Jean-Michel frowned. “You asked him out?”
“Well no, not really – we just, I don’t know, got a drink. I didn’t realize I had to ask your permission. I heard that frown, by the way.” She laughed. “Loudest frown I have ever heard in my life.” Jean-Michel didn’t know what to say, so he didn’t say anything. “Is anyone there? Hello?”
He said something under his breath.

“I’m sorry, I didn’t quite catch that last one. Do you want to catch a movie next week, or something? Work has been driving me crazy lately. But, you know, it’s the industry.” After a long pause, he replied, “Sure.”

“Tea?” On a Sunday morning, tea is in fact a good thing. Tea wasn’t the only thing on Sandy’s mind, though. Since Friday night she had been thinking about the situation with Klaus. Was Klaus thinking about this as much as she was? Surely he wasn’t, as he didn’t realize what was really going on in her mind. She wasn’t entirely sure what was going on. What was she thinking, agreeing to go out on a date with someone that wasn’t Jewish? Hadn’t she had enough experience with dating outside the faith from when she was not as religiously observant? There was something that appealed to her about Klaus, which she couldn’t really describe in words. Maybe he was Jewish but didn’t realize it. There were plenty of perfectly Jewish women who chose to intermarry, had daughters that were raised outside of the faith, fully believing that they weren’t the slightest bit Jewish. Perhaps his mother was one of those women. Or, perhaps he would be so enamored with the i
dea of Jewish that he would just… but that made little to no sense. Who would willingly take on so many restrictions, obligations, responsibilities… when it wasn’t necessary?
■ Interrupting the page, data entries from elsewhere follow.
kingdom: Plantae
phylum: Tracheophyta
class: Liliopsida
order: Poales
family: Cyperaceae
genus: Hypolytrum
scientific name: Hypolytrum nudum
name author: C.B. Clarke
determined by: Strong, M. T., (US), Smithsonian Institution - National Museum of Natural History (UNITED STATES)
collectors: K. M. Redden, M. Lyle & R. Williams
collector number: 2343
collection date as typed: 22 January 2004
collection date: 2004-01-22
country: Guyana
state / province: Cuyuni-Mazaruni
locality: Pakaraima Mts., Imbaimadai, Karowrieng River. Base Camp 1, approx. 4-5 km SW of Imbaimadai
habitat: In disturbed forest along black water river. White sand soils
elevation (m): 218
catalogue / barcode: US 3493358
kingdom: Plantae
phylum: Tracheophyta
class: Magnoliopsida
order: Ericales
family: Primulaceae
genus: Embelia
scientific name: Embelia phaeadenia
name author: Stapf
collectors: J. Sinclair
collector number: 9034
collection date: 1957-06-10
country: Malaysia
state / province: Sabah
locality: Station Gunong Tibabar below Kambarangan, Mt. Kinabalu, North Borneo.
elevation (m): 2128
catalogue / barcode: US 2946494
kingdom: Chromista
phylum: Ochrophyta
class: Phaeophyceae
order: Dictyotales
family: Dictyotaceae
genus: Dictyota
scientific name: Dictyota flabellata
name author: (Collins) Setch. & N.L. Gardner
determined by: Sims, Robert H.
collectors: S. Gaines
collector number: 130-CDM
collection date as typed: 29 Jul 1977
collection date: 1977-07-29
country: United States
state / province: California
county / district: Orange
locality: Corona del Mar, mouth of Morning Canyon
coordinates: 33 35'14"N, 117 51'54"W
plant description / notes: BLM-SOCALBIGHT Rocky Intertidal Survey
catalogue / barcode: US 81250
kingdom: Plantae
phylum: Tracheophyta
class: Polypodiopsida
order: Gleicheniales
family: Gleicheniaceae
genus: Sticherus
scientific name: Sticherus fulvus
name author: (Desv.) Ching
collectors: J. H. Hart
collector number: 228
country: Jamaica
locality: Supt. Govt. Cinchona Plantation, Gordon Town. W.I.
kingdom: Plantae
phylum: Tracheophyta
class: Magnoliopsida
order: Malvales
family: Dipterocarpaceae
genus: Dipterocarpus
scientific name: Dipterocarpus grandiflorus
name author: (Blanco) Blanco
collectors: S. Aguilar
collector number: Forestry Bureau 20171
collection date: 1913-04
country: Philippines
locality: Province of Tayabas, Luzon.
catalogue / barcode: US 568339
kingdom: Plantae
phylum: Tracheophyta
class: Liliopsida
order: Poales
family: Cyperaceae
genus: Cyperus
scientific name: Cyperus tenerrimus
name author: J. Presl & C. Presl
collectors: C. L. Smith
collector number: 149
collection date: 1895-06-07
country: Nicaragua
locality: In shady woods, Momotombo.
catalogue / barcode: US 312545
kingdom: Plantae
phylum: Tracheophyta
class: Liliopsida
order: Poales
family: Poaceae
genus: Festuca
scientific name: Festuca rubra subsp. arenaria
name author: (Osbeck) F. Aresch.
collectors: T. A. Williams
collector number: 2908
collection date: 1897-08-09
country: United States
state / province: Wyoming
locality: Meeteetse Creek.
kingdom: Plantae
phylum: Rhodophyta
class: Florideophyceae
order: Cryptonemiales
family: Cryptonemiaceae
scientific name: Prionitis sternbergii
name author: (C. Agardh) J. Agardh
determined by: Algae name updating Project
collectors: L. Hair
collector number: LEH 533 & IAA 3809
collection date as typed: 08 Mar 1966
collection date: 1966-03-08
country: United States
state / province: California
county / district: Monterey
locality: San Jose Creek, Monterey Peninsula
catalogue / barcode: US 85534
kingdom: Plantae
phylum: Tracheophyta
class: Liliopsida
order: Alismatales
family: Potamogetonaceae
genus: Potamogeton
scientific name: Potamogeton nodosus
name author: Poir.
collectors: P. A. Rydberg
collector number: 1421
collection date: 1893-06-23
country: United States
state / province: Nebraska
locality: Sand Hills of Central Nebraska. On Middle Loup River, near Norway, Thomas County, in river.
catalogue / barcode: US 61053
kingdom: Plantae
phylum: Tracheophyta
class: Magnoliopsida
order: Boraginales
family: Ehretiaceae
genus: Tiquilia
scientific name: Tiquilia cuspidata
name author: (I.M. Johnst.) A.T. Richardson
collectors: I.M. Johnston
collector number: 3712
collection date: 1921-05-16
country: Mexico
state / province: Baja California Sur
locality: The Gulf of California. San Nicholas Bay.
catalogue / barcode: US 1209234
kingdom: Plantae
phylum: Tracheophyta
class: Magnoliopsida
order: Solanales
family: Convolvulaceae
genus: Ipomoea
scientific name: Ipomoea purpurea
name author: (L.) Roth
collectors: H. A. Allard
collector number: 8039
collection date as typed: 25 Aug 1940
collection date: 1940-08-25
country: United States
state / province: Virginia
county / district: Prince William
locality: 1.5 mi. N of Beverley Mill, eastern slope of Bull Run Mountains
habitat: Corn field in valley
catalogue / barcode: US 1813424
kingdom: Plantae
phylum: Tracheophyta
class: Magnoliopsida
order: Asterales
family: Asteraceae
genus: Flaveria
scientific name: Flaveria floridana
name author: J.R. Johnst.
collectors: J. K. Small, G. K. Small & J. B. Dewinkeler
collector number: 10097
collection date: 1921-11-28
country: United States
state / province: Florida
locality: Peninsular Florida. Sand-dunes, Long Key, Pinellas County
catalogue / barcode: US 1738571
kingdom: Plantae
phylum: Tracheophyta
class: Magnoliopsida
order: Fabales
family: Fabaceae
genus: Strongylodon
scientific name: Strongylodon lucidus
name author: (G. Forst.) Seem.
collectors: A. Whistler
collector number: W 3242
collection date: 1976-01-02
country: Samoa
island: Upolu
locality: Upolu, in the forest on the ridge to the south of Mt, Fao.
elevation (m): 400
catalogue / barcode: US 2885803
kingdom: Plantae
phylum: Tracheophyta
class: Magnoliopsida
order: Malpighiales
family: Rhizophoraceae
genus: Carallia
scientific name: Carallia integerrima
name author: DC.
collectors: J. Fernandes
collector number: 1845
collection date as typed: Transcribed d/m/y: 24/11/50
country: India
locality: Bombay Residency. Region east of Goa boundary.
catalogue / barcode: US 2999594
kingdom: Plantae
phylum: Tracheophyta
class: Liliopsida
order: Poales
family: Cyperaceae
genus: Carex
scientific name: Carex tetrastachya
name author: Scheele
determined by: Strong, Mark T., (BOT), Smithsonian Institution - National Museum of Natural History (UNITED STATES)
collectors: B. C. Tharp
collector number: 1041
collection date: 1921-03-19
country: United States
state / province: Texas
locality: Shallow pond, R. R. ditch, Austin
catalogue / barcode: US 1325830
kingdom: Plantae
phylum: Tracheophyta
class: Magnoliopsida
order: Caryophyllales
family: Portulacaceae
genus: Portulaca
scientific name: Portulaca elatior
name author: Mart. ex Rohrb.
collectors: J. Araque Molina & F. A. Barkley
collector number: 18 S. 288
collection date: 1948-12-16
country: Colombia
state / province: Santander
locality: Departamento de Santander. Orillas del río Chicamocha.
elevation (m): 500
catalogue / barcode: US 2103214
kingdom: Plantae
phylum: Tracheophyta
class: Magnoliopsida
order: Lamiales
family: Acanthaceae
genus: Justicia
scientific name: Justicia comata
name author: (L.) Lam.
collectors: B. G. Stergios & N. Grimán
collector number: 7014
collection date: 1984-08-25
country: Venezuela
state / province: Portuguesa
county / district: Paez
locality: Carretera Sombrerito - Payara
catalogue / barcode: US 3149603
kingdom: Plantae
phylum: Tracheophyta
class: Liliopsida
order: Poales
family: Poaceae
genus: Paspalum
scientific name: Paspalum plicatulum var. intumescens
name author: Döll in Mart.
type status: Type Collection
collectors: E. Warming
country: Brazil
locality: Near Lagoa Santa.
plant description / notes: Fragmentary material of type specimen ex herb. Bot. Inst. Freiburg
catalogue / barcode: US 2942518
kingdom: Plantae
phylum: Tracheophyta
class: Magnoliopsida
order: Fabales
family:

“I went on a date the other night.” This was Felix speaking. Sandy was busy pouring herself a full-bodied English Breakfast tea, not steeped too much as is often the custom in restaurants, and just the right temperature. Earlier that morning, she had picked up some milk from a local kosher deli, where she had run into one of the rabbinical students that attended services at Ohab Zedek. She knew him because she had been invited to some meals held by said student, with his wife. She didn’t stop pouring when he said this but changed the expression on her face ever so subtly. This was the sort of subtlety one would associate with an elephant in a crystal shop. “What?” She finished making the tea and looked over towards Felix. He had asked the question. She could have just as easily asked it, given what he had said prior to asking it.

“I thought you weren’t dating.” He giggled. “Yeah, I guess I wasn’t really dating for awhile there, but this just came out of nowhere. Literally, it came out of nowhere. Actually, it came out of my shoelace coming undone, and then bumping into the person that I saw as a result of the shoelace coming undone later that very same day, but in an entirely different part of Manhattan.”

“So, what is going to happen next?” she asked.
“I’m actually wondering the same thing myself. I guess I’ll see her again, and we’ll see how things go from there. What about you? What happened with you that made you sound like you went out with someone in the last week or something….” His voice trailed off. What was wrong with her dating? Nothing, of course. He was having some trouble imagining her dating people while being involved in what seemed like a thick cloud of confusion he called organized religion.

Awkward pause time. Sandy stirred the tea. She looked at the tea that she had just stirred. “I think the tea’s just about ready to drink” Another awkward pause. “I went on a date with this guy… that’s not Jewish.”

Felix looked at Sandy. “This is only a big deal, I think, because of your religious situation.”
“My religious situation? What do you mean by that?”
“Well, look, if I was in this situation, it wouldn’t be a big deal. Actually I am in this situation. The girl I went out with isn’t Jewish. You don’t see me particularly getting worried about it, do you?” Sandy looked less than happy. “Look, all I’m saying is that it seems that all you’ve done by doing this whole religious thing is to limit the people you can date, and to make your life a lot more complicated.”

This wasn’t at all the case – Sandy’s life had improved by leaps and bounds, but this wasn’t the time to explain it. Something had to be done about the relationship situation she was in, though – before things got out of control.